Short-answer chart tasks:
▽
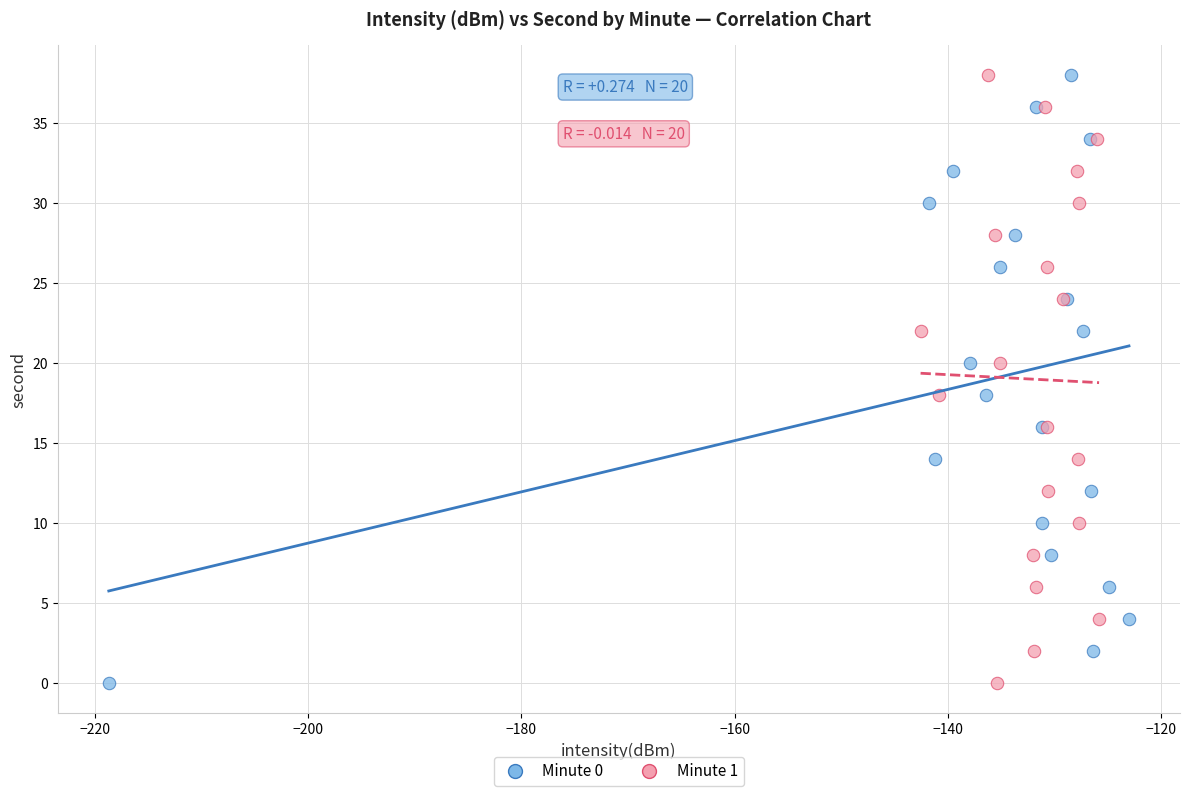

What are all the series names shown in the legend?

Minute 0, Minute 1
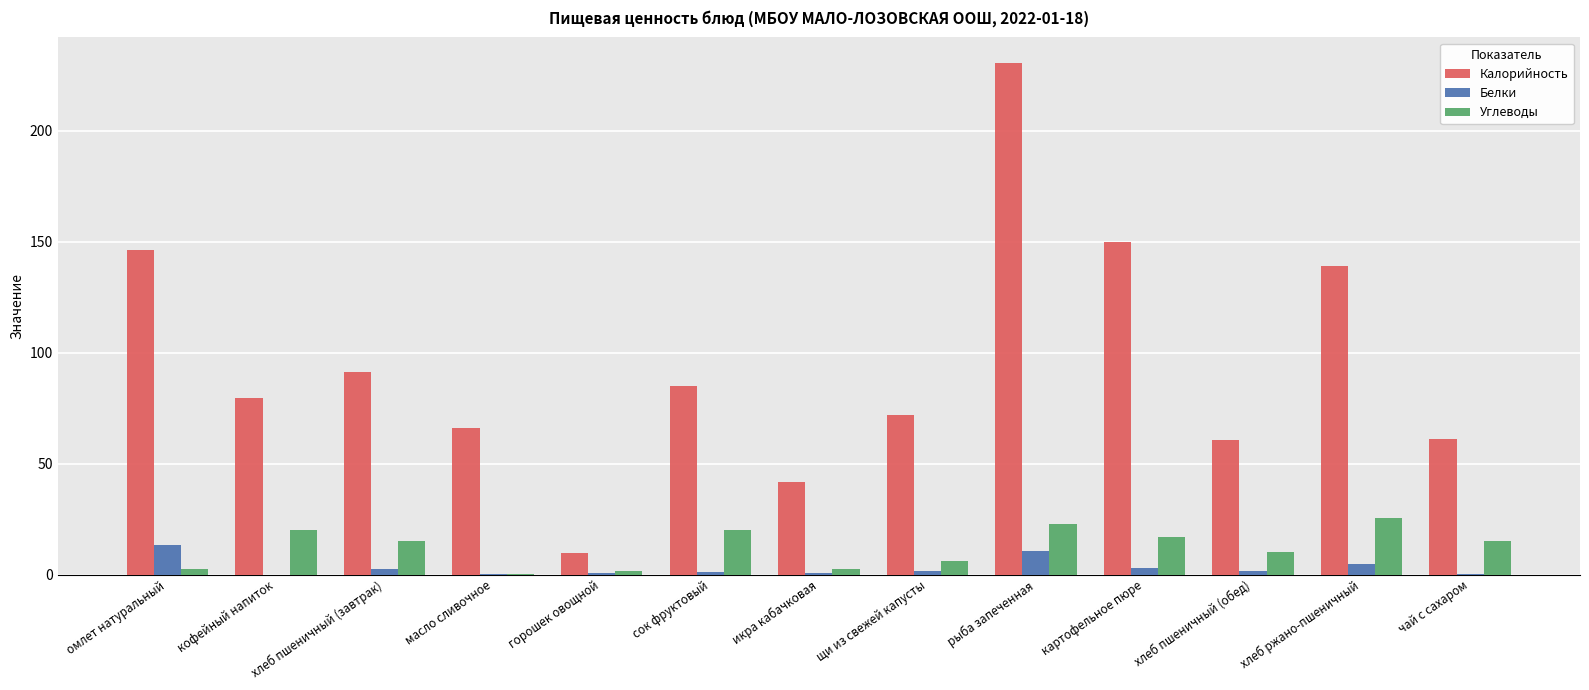

Which category has the highest value in the Калорийность series?

рыба запеченная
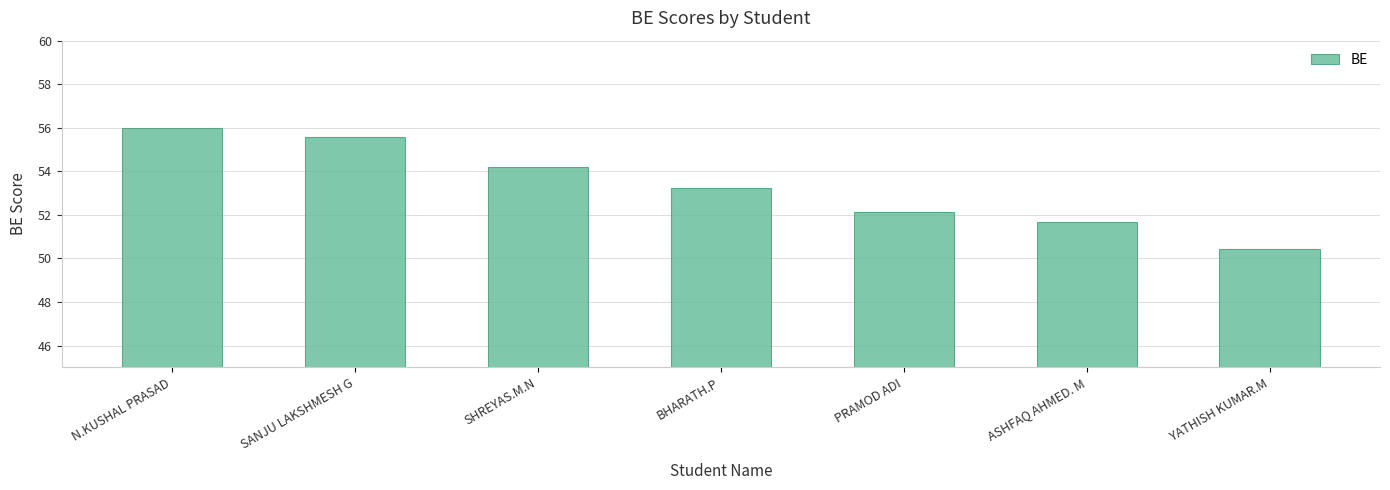

Between PRAMOD ADI and SHREYAS.M.N, which is larger?

SHREYAS.M.N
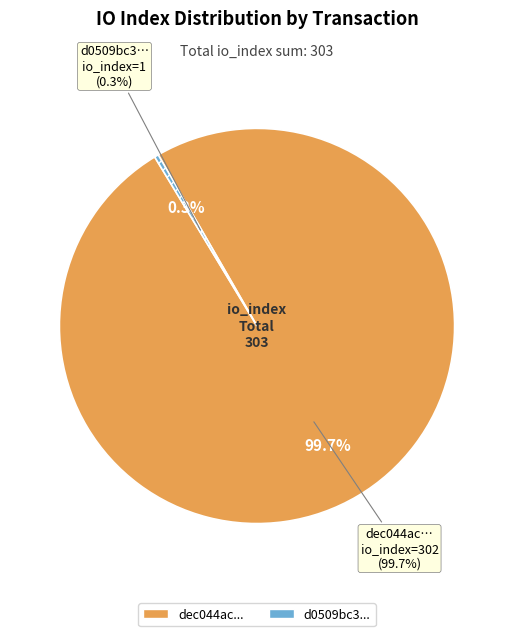

To the nearest percent, what is the average slice percentage?

50%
△
**Your instructions**.
Update all the data above by changing "category" to "group" and leaving everything else as it is. Leave the pictures out of your answer.

**Solution below**.
What are all the series names shown in the legend?

Minute 0, Minute 1

Which group has the highest value in the Калорийность series?

рыба запеченная

Between PRAMOD ADI and SHREYAS.M.N, which is larger?

SHREYAS.M.N

To the nearest percent, what is the average slice percentage?

50%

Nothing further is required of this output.